As much as the country and even individuals would like to go cashless, these bad experiences leave a sour taste in the mouth, and they have continued to rain on the parade as Nigeria marches towards a cashless economy. It must be stressed that a cashless economy does not mean the theft of money will stop, what it does is to change how thieves go about it. But more importantly, it also doesn’t mean thefts must occur, at least not if systems are strengthened and the right protocols are put in place.
In the electronic world, an article on The Balance Money describes hackers as bank robbers and muggers, and in a cashless society, we are all exposed to them. According to the Nigeria Inter-Bank Settlement System Plc (NIBSS), growth in the use of electronic channels, specifically mobile devices, has also enticed fraudsters into focusing their efforts on these electronic channels.
When an attack is successful and the culprits are able to drain funds from your account, you could be effectively left stranded. God forbid you needed that money for a life-threatening emergency because that could be the end unless you are one of the lucky few whose funds get recovered in a place like Nigeria – and on time too.
Agusto & Co.’s ‘2022 Consumer digital banking satisfaction index for Nigerian banks’, found that approximately 59 per cent of respondents had been fraud victims on the digital platforms of their banks.
The figures in terms of the number of attacks, success rate and amounts lost remain a source of concern. By the third quarter of 2022, the total number of frauds & forgeries cases reported by Nigerian banks was 19,314 as against 27,356 incidents reported in the second quarter of 2022.
But there’s more. While the number of attacks represents a 29.40 per cent decrease between the periods, the total sum reported to be involved in fraud cases increased by 9.50 per cent to N9.62 billion from N8.78 billion in Q2 2022. Also, for the total amount lost due to fraud incidents, there was a significant increase of 207.94 per cent from N1.17 billion in the second quarter of 2022 to N3.62 billion in the third quarter of 2022.
In essence, the number of attacks may have decreased within that particular period, but more money was lost to the fraudulent attacks.
These insights were provided in the Q3 2022 report by FITC, an organisation mandated to receive data on fraud from all Nigerian banks and prepare quarterly reports. The figures show that the highest number of occurrences were recorded under computer/web fraud followed by mobile fraud which includes fraud activities through USSD transactions and ATM-related fraud.
BusinessDay even reported that every day between January and March 2022, there was an average of 450 incidents of frauds and forgeries against Nigerian bank customers. In those three months, the attackers targeted N14.65 billion, with Computer/Web Fraud responsible for N10.57 billion (72.18 per cent), and Mobile Fraud recording 1.48 billion (10.08 per cent).
Those 40,522 attacks resulted in N1.54 billion lost by bank customers.
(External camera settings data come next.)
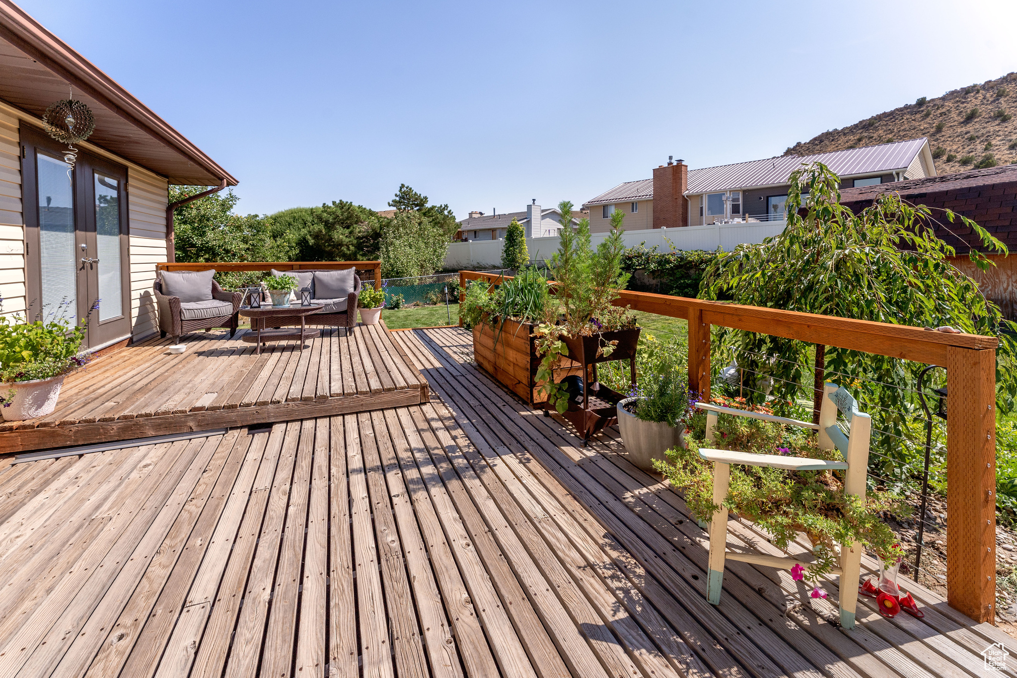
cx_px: 508
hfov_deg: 104.3
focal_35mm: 14
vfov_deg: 81.2
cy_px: 339
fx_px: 395
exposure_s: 1/1250
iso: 400
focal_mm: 14
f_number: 8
Computer/Web Fraud accounted for 70.51 per cent (N1.07 billion), followed by Mobile Fraud accounting for 17.58 per cent (N270.92 million) at the time.
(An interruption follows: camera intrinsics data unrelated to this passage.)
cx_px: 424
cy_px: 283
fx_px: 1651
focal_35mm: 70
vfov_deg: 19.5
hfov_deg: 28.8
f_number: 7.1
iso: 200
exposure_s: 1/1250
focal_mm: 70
Going back a bit, data by NIBSS also showed that fraud attempts via mobile channels saw a 330 per cent increase year-on-year (YoY) between 2019 and 2020, while attempts via web and POS channels saw a 173 per cent and 215 per cent increase YoY. In those nine months, 96 per cent of the attacks were successful, and there were 46,126 of such attacks.
“This trend is expected to continue as Nigeria further grows financial inclusion and customers become increasingly dependent on electronic channels for their day-to-day transactions,” said NIBSS. In other words, things are expected to get a lot worse, according to the organisation described as Nigeria’s central switch for the financial industry.
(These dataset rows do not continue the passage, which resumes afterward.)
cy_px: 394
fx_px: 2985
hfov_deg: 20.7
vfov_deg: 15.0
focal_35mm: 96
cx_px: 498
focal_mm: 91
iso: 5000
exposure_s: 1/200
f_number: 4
Fraud is and has always been a large threat to commerce and e-payment transactions. It is impossible to totally eliminate the chance of fraud, but applying timely measures and ensuring the use of secure payment infrastructure can help reduce or even eliminate these risks. Security should continue to be top priority for every party involved in ePayment transactions. Fraud prevention involves taking measures to stop fraud from occurring and taking steps to detect frauds quickly (when they occur) and stop them as soon as possible. Different techniques for preventing and detecting frauds are required as there are different types of fraud in e-payment transactions.
Awareness of these risks by merchants, consumers and individuals plays an important role in reducing fraud in e-payment transactions. Merchant awareness and education is important – they should be aware of the types of frauds, implications and application of best practices. Consumer awareness and education is also important in order to reduce identity theft or payment data theft. This would help the individual in adopting an active and cautious attitude when carrying out electronic transactions. It could teach them to be aware of possible risks, avoid e-scams, and minimise giving vital information to merchants (or other parties) when carrying out electronic payments.